| WHAT IS NEEDED |
Beginning with the first line, please repeat the entries exactly and end on the line that contains "140, 89, 193]".

Data excerpts
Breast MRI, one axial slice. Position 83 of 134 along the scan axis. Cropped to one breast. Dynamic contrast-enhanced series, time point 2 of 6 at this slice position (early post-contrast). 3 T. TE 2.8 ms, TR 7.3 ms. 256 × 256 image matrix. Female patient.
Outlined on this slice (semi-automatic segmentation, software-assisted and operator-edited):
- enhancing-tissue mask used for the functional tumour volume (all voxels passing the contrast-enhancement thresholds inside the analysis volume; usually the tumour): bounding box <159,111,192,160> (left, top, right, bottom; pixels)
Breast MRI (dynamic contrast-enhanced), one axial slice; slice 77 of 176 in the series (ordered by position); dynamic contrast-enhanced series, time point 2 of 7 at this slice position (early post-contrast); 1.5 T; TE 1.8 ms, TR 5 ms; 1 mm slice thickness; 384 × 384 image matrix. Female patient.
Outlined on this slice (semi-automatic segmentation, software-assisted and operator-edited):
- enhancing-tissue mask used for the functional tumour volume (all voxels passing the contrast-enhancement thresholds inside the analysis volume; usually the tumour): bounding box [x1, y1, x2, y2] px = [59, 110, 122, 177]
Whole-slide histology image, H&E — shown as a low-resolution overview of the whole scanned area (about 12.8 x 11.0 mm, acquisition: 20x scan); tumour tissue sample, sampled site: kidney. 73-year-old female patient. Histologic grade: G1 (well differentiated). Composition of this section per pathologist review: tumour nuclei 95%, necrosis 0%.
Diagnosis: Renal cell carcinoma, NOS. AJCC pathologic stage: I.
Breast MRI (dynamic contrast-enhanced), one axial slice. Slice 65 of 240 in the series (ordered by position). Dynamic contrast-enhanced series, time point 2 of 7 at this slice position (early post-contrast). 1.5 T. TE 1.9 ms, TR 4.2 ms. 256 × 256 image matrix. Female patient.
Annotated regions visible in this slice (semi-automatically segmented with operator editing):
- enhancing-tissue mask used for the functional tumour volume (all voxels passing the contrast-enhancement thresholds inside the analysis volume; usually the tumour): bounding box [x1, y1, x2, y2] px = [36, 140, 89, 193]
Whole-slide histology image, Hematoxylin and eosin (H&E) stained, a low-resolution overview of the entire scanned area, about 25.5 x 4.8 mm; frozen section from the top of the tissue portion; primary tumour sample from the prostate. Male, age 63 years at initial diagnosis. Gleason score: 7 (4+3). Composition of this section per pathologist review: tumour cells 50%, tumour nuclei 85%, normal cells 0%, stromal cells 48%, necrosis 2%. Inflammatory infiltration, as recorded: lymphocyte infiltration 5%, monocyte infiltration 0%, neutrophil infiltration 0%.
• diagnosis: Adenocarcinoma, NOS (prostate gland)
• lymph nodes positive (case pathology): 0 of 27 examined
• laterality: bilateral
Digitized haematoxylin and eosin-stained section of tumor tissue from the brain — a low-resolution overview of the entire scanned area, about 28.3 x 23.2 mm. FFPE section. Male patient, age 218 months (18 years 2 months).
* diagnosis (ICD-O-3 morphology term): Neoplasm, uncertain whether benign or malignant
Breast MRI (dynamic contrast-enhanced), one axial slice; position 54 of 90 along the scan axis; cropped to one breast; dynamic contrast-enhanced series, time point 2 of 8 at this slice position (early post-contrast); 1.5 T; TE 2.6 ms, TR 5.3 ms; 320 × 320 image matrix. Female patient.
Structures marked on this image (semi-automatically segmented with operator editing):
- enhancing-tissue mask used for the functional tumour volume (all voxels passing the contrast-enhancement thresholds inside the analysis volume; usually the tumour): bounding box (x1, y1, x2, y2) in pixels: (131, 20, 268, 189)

| WRITTEN RESPONSE |
Breast MRI, one axial slice. Position 83 of 134 along the scan axis. Cropped to one breast. Dynamic contrast-enhanced series, time point 2 of 6 at this slice position (early post-contrast). 3 T. TE 2.8 ms, TR 7.3 ms. 256 × 256 image matrix. Female patient.
Outlined on this slice (semi-automatic segmentation, software-assisted and operator-edited):
- enhancing-tissue mask used for the functional tumour volume (all voxels passing the contrast-enhancement thresholds inside the analysis volume; usually the tumour): bounding box <159,111,192,160> (left, top, right, bottom; pixels)
Breast MRI (dynamic contrast-enhanced), one axial slice; slice 77 of 176 in the series (ordered by position); dynamic contrast-enhanced series, time point 2 of 7 at this slice position (early post-contrast); 1.5 T; TE 1.8 ms, TR 5 ms; 1 mm slice thickness; 384 × 384 image matrix. Female patient.
Outlined on this slice (semi-automatic segmentation, software-assisted and operator-edited):
- enhancing-tissue mask used for the functional tumour volume (all voxels passing the contrast-enhancement thresholds inside the analysis volume; usually the tumour): bounding box [x1, y1, x2, y2] px = [59, 110, 122, 177]
Whole-slide histology image, H&E — shown as a low-resolution overview of the whole scanned area (about 12.8 x 11.0 mm, acquisition: 20x scan); tumour tissue sample, sampled site: kidney. 73-year-old female patient. Histologic grade: G1 (well differentiated). Composition of this section per pathologist review: tumour nuclei 95%, necrosis 0%.
Diagnosis: Renal cell carcinoma, NOS. AJCC pathologic stage: I.
Breast MRI (dynamic contrast-enhanced), one axial slice. Slice 65 of 240 in the series (ordered by position). Dynamic contrast-enhanced series, time point 2 of 7 at this slice position (early post-contrast). 1.5 T. TE 1.9 ms, TR 4.2 ms. 256 × 256 image matrix. Female patient.
Annotated regions visible in this slice (semi-automatically segmented with operator editing):
- enhancing-tissue mask used for the functional tumour volume (all voxels passing the contrast-enhancement thresholds inside the analysis volume; usually the tumour): bounding box [x1, y1, x2, y2] px = [36, 140, 89, 193]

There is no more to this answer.